29. The FTT gave adequate reasons for not accepting as credible, the evidence of SM.
Ground D
30. The FTT did not fail to consider the Appellant's Facebook. As acknowledged in the grounds, the FTT made reference to this at paragraph 51.4 noting that the Appellant produced in evidence his Facebook homepage, but that he had failed to produce any evidence as to what was on his Facebook account. Therefore the Appellant had not produced evidence that his Facebook account contained anything that would put him at risk if that was inspected when he returned to Iran. The burden of proof is on the Appellant, and he did not discharge the burden. It is apparent that this is why the Appellant's solicitors now wish to make an application to introduce evidence that was not before the FTT. It is not appropriate to consider fresh evidence at an error of law hearing, but if it is thought appropriate, such evidence should form the basis for making a fresh claim for protection to the Respondent.
31. In conclusion, I find that Grounds A, C and D display a disagreement with findings made by the FTT but do not disclose a material error of law. I find that Ground B does disclose an error of law, but for the reasons I have given, it is not material.
Notice of Decision

The decision of the FTT did not involve the making of an error on a point of law such that the decision must be set aside. The appeal is dismissed.
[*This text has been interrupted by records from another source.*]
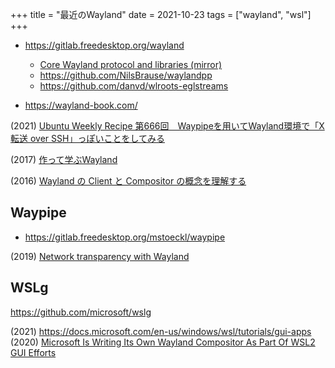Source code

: +++
title = "最近のWayland"
date = 2021-10-23
tags = ["wayland", "wsl"]
+++

* <https://gitlab.freedesktop.org/wayland>
    * [Core Wayland protocol and libraries (mirror)](https://github.com/wayland-project/wayland)
    * <https://github.com/NilsBrause/waylandpp>
    * <https://github.com/danvd/wlroots-eglstreams>

* <https://wayland-book.com/>

(2021) [Ubuntu Weekly Recipe
第666回　Waypipeを用いてWayland環境で「X転送 over SSH」っぽいことをしてみる](https://gihyo.jp/admin/serial/01/ubuntu-recipe/0666)

(2017) [作って学ぶWayland](https://qiita.com/maueki/items/34323b2762e3c3342c51)

(2016) [Wayland の Client と Compositor の概念を理解する](https://qiita.com/naohikowatanabe/items/06a8b988b89b4b1ec899)

## Waypipe

* <https://gitlab.freedesktop.org/mstoeckl/waypipe>

(2019) [Network transparency with Wayland](https://mstoeckl.com/notes/gsoc/blog.html)

## WSLg

<https://github.com/microsoft/wslg>

(2021) https://docs.microsoft.com/en-us/windows/wsl/tutorials/gui-apps
(2020) [Microsoft Is Writing Its Own Wayland Compositor As Part Of WSL2 GUI Efforts](https://www.phoronix.com/scan.php?page=news_item&px=Microsoft-Writing-Wayland-Comp)
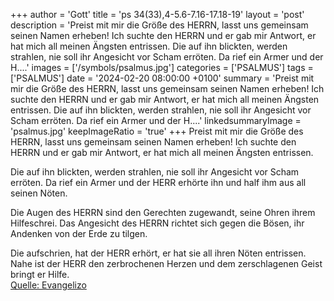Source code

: +++
author = 'Gott'
title = 'ps 34(33),4-5.6-7.16-17.18-19'
layout = 'post'
description = 'Preist mit mir die Größe des HERRN,  lasst uns gemeinsam seinen Namen erheben! Ich suchte den HERRN und er gab mir Antwort,  er hat mich all meinen Ängsten entrissen.  Die auf ihn blickten, werden strahlen,  nie soll ihr Angesicht vor Scham erröten. Da rief ein Armer und der H....'
images = ['/symbols/psalmus.jpg']
categories = ['PSALMUS']
tags = ['PSALMUS']
date = '2024-02-20 08:00:00 +0100'
summary = 'Preist mit mir die Größe des HERRN,  lasst uns gemeinsam seinen Namen erheben! Ich suchte den HERRN und er gab mir Antwort,  er hat mich all meinen Ängsten entrissen.  Die auf ihn blickten, werden strahlen,  nie soll ihr Angesicht vor Scham erröten. Da rief ein Armer und der H....'
linkedsummaryImage = 'psalmus.jpg'
keepImageRatio = 'true'
+++
Preist mit mir die Größe des HERRN, 
lasst uns gemeinsam seinen Namen erheben!
Ich suchte den HERRN und er gab mir Antwort, 
er hat mich all meinen Ängsten entrissen.

Die auf ihn blickten, werden strahlen, 
nie soll ihr Angesicht vor Scham erröten.
Da rief ein Armer und der HERR erhörte ihn 
und half ihm aus all seinen Nöten.<!--more-->

Die Augen des HERRN sind den Gerechten zugewandt, 
seine Ohren ihrem Hilfeschrei.
Das Angesicht des HERRN richtet sich gegen die Bösen,
ihr Andenken von der Erde zu tilgen.

Die aufschrien, hat der HERR erhört, 
er hat sie all ihren Nöten entrissen.
Nahe ist der HERR den zerbrochenen Herzen 
und dem zerschlagenen Geist bringt er Hilfe.<br> [Quelle: Evangelizo](https://evangeliumtagfuertag.org/DE/gospel)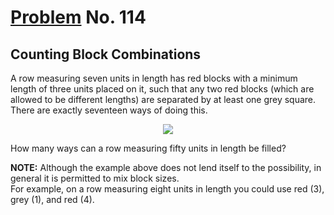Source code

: # [Problem](https://projecteuler.net/problem=114) No. 114

## Counting Block Combinations

A row measuring seven units in length has red blocks with a minimum length of three units placed on it, such that any two red blocks (which are allowed to be different lengths) are separated by at least one grey square.<br>
There are exactly seventeen ways of doing this.

<div align="center">
	<img src="https://user-images.githubusercontent.com/73425927/180633176-e36a40c2-742d-4652-a2e2-0e3e03034a40.png">
</div>

How many ways can a row measuring fifty units in length be filled?

**NOTE:** Although the example above does not lend itself to the possibility, in general it is permitted to mix block sizes.<br>
For example, on a row measuring eight units in length you could use red (3), grey (1), and red (4).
Direction Regarding Anonymity - Rule 14 of the Tribunal Procedure (Upper Tribunal) Rules 2008

The FTT made an anonymity direction. I continue that direction pursuant to rule 14 of the Tribunal Procedure (Upper Tribunal) Rules 2008. Unless and until a Tribunal or court directs otherwise, the Appellant is granted anonymity. No report of these proceedings shall directly or indirectly identify him or any member of his family. This direction applies both to the Appellant and to the Respondent. Failure to comply with this direction could lead to contempt of court proceedings.


Signed Date

Deputy Upper Tribunal Judge M A Hall 5th July 2016




TO THE RESPONDENT
FEE AWARD

As the decision of the FTT stands, so does the decision not to make a fee award.